Romeinen 11:25-36
Romeinen 11:25-36 Statenvertaling (Importantia edition) (STV)
Want ik wil niet, broeders, dat u deze verborgenheid onbekend zij (opdat gij niet wijs zijt, bij uzelven), dat de verharding voor een deel over Israël gekomen is, totdat de volheid der heidenen zal ingegaan zijn. En alzo zal geheel Israël zalig worden; gelijk geschreven is: De Verlosser zal uit Sion komen en zal de goddeloosheden afwenden van Jakob. En dit is hun een verbond van Mij, als Ik hun zonden zal wegnemen. Zo zijn zij wel vijanden aangaande het Evangelie, om uwentwil, maar aangaande de verkiezing zijn zij beminden, om der vaderen wil; Want de genadegiften en de roeping Gods zijn onberouwelijk. Want gelijkerwijs ook gijlieden eertijds Gode ongehoorzaam geweest zijt, maar nu barmhartigheid verkregen hebt door dezer ongehoorzaamheid; Alzo zijn ook dezen nu ongehoorzaam geweest, opdat ook zij door uw barmhartigheid zouden barmhartigheid verkrijgen. Want God heeft hen allen onder de ongehoorzaamheid besloten, opdat Hij hun allen zou barmhartig zijn. O diepte des rijkdoms, beide der wijsheid en der kennis Gods, hoe ondoorzoekelijk zijn Zijn oordelen, en onnaspeurlijk Zijn wegen! Want wie heeft den zin des Heeren gekend? Of wie is Zijn raadsman geweest? Of wie heeft Hem eerst gegeven, en het zal hem wedervergolden worden? Want uit Hem, en door Hem, en tot Hem zijn alle dingen. Hem zij de heerlijkheid in der eeuwigheid. Amen.
Romeinen 11:25-36 Herziene Statenvertaling (HSV)
Want ik wil niet, broeders, dat u geen weet hebt van dit geheimenis (opdat u niet wijs zou zijn in eigen oog), dat er voor een deel verharding over Israël is gekomen, totdat de volheid van de heidenen is binnengegaan.
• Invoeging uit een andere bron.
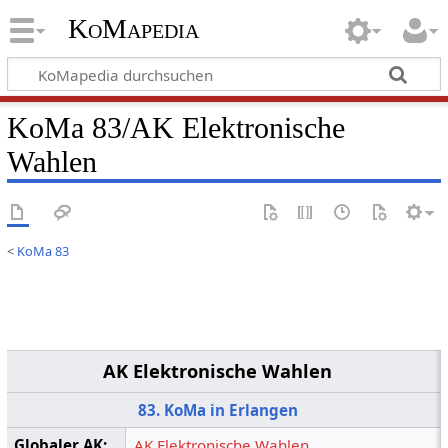
KoMapedia
KoMa 83/AK Elektronische
Wahlen
<
KoMa 83
AK Elektronische Wahlen
83. KoMa in Erlangen
Globaler AK:
AK Elektronische Wahlen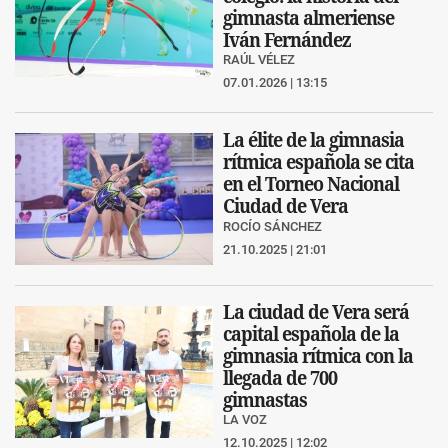
gimnasta almeriense
Iván Fernández
RAÚL VÉLEZ
07.01.2026 | 13:15
La élite de la gimnasia
rítmica española se cita
en el Torneo Nacional
Ciudad de Vera
ROCÍO SÁNCHEZ
21.10.2025 | 21:01
La ciudad de Vera será
capital española de la
gimnasia rítmica con la
llegada de 700
gimnastas
LA VOZ
12.10.2025 | 12:02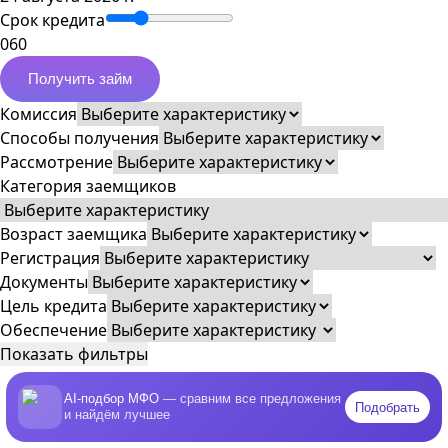
Срок кредита
0
60
Получить займ
Комиссия
Способы получения
Рассмотрение
Категория заемщиков
Возраст заемщика
Регистрация
Документы
Цель кредита
Обеспечение
Показать фильтры
AI-подбор МФО
— сравним все предложения
Подобрать
и найдём лучшее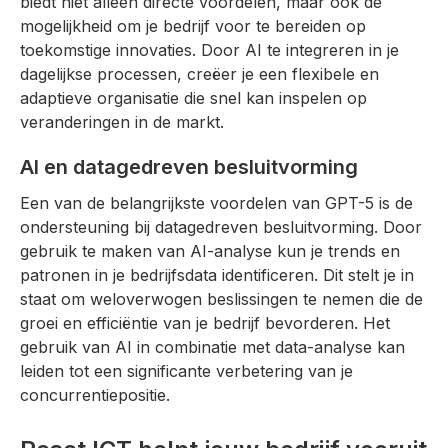
biedt niet alleen directe voordelen, maar ook de
mogelijkheid om je bedrijf voor te bereiden op
toekomstige innovaties. Door AI te integreren in je
dagelijkse processen, creëer je een flexibele en
adaptieve organisatie die snel kan inspelen op
veranderingen in de markt.
AI en datagedreven besluitvorming
Een van de belangrijkste voordelen van GPT-5 is de
ondersteuning bij datagedreven besluitvorming. Door
gebruik te maken van AI-analyse kun je trends en
patronen in je bedrijfsdata identificeren. Dit stelt je in
staat om weloverwogen beslissingen te nemen die de
groei en efficiëntie van je bedrijf bevorderen. Het
gebruik van AI in combinatie met data-analyse kan
leiden tot een significante verbetering van je
concurrentiepositie.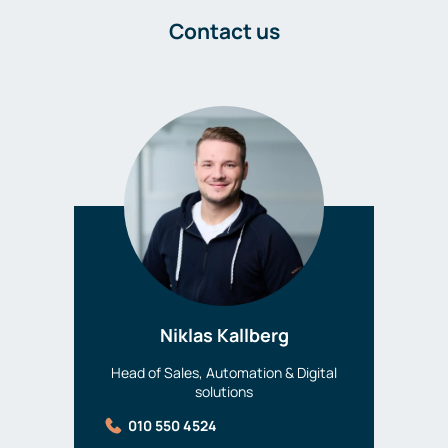
Contact us
Niklas Kallberg
Head of Sales, Automation & Digital
solutions
010 550 4524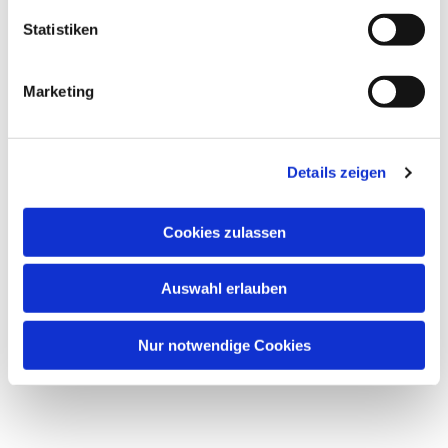
Statistiken
Marketing
Details zeigen
Cookies zulassen
Auswahl erlauben
Nur notwendige Cookies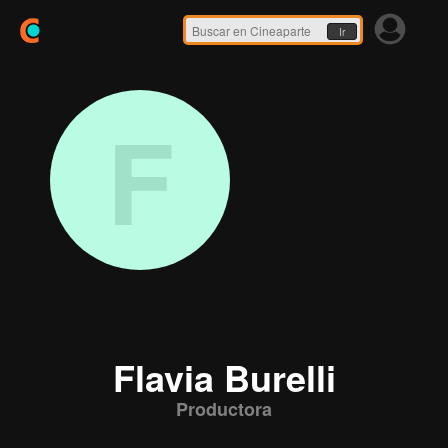
Ir
F
Flavia Burelli
Productora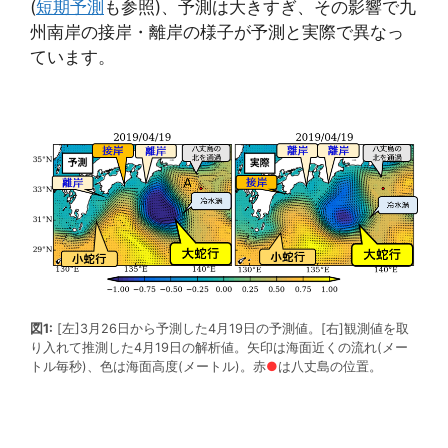
(
短期予測
も参照)、予測は大きすぎ、その影響で九
州南岸の接岸・離岸の様子が予測と実際で異なっ
ています。
図1:
[左]3月26日から予測した4月19日の予測値。[右]観測値を取
り入れて推測した4月19日の解析値。矢印は海面近くの流れ(メー
トル毎秒)、色は海面高度(メートル)。赤
●
は八丈島の位置。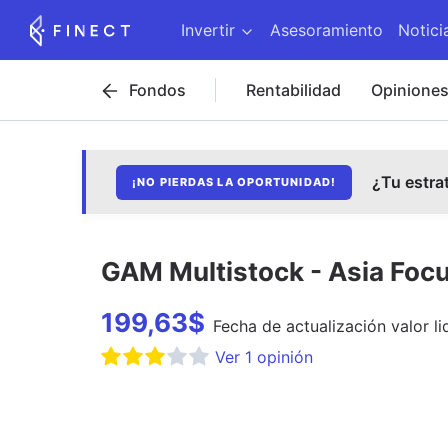
Invertir
Asesoramiento
Notici
Fondos
Rentabilidad
Opinione
¿Tu estra
¡NO PIERDAS LA OPORTUNIDAD!
GAM Multistock - Asia Foc
199,63
$
Fecha de
actualización
valor li
Ver
1
opinión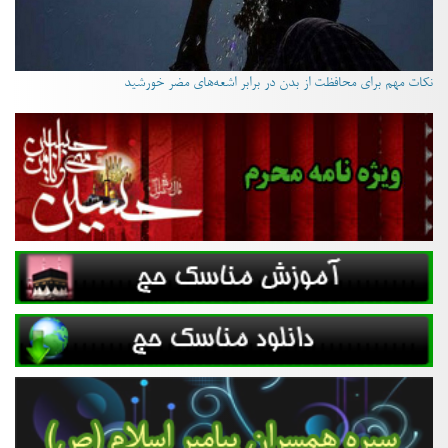
نکات مهم برای محافظت از بدن در برابر اشعه‌های مضر خورشید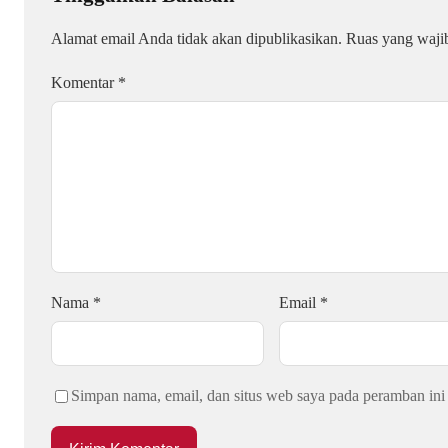
Alamat email Anda tidak akan dipublikasikan.
Ruas yang waji
Komentar
*
Nama
*
Email
*
Simpan nama, email, dan situs web saya pada peramban ini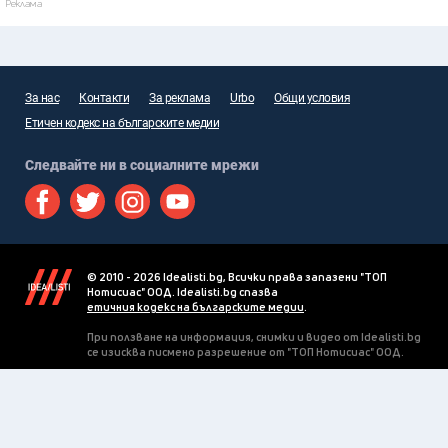
Реклама
За нас
Контакти
За реклама
Urbo
Общи условия
Етичен кодекс на българските медии
Следвайте ни в социалните мрежи
© 2010 - 2026 Idealisti.bg, Всички права запазени "ТОП
Нотисиас" ООД. Idealisti.bg спазва
етичния кодекс на българските медии
.
При ползване на информация, снимки и видео от Idealisti.bg
се изисква писмено разрешение от "ТОП Нотисиас" ООД.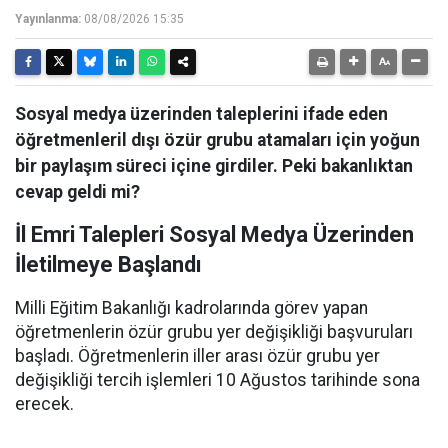
Yayınlanma:
08/08/2026 15:35
Sosyal medya üzerinden taleplerini ifade eden
öğretmenleril dışı özür grubu atamaları için yoğun
bir paylaşım süreci içine girdiler. Peki bakanlıktan
cevap geldi mi?
İl Emri Talepleri Sosyal Medya Üzerinden
İletilmeye Başlandı
Milli Eğitim Bakanlığı kadrolarında görev yapan
öğretmenlerin özür grubu yer değişikliği başvuruları
başladı. Öğretmenlerin iller arası özür grubu yer
değişikliği tercih işlemleri 10 Ağustos tarihinde sona
erecek.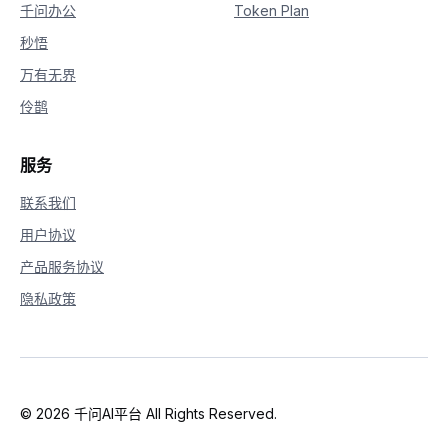
千问办公
Token Plan
秒悟
万有无界
伶鹊
服务
联系我们
用户协议
产品服务协议
隐私政策
© 2026 千问AI平台 All Rights Reserved.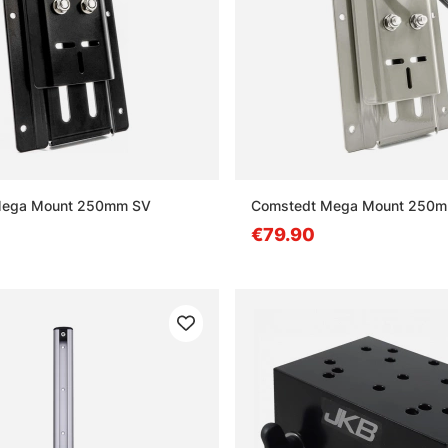
Mega Mount 250mm SV
Comstedt Mega Mount 250
€79.90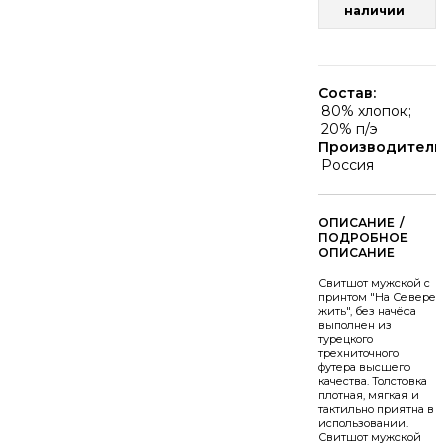
наличии
Состав:
80% хлопок;
20% п/э
Производитель:
Россия
/
Свитшот мужской с
принтом "На Севере
жить", без начёса
выполнен из
турецкого
трехниточного
футера высшего
качества. Толстовка
плотная, мягкая и
тактильно приятна в
использовании.
Свитшот мужской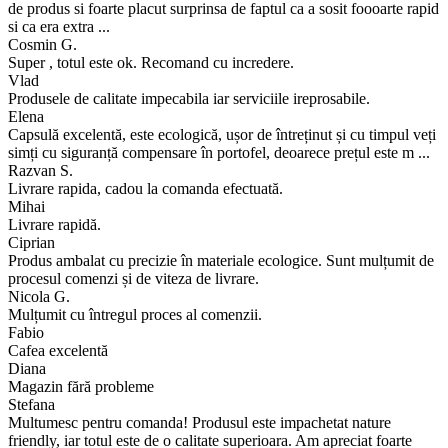
de produs si foarte placut surprinsa de faptul ca a sosit foooarte rapid
si ca era extra ...
Cosmin G.
Super , totul este ok. Recomand cu incredere.
Vlad
Produsele de calitate impecabila iar serviciile ireprosabile.
Elena
Capsulă excelentă, este ecologică, ușor de întreținut și cu timpul veți
simți cu siguranță compensare în portofel, deoarece prețul este m ...
Razvan S.
Livrare rapida, cadou la comanda efectuată.
Mihai
Livrare rapidă.
Ciprian
Produs ambalat cu precizie în materiale ecologice. Sunt mulțumit de
procesul comenzi și de viteza de livrare.
Nicola G.
Mulțumit cu întregul proces al comenzii.
Fabio
Cafea excelentă
Diana
Magazin fără probleme
Stefana
Multumesc pentru comanda! Produsul este impachetat nature
friendly, iar totul este de o calitate superioara. Am apreciat foarte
En zo zal heel Israël zalig worden, zoals geschreven staat: De Verlosser zal uit Sion komen en zal de goddeloosheden afwenden van Jakob. En dit is het verbond van Mij met hen, wanneer Ik hun zonden zal wegnemen. Zij zijn weliswaar wat het Evangelie betreft vijanden vanwege u, maar wat de verkiezing betreft geliefden vanwege de vaderen. Want de genadegaven en de roeping van God zijn onberouwelijk. Zoals ook u immers voorheen God ongehoorzaam was, maar nu ontferming verkregen hebt door hun ongehoorzaamheid, zo zijn ook zij nu ongehoorzaam geworden, opdat ook zij door de ontferming die u bewezen is, ontferming zouden verkrijgen. Want God heeft hen allen in hun ongehoorzaamheid opgesloten om Zich over allen te ontfermen. O, diepte van rijkdom, zowel van wijsheid als van kennis van God, hoe ondoorgrondelijk zijn Zijn oordelen en onnaspeurlijk Zijn wegen! Want wie heeft de gedachten van de Heere gekend? Of wie is Zijn raadsman geweest? Of wie heeft Hem eerst iets gegeven en het zal hem vergolden worden? Want uit Hem en door Hem en tot Hem zijn alle dingen. Hem zij de heerlijkheid, tot in eeuwigheid. Amen.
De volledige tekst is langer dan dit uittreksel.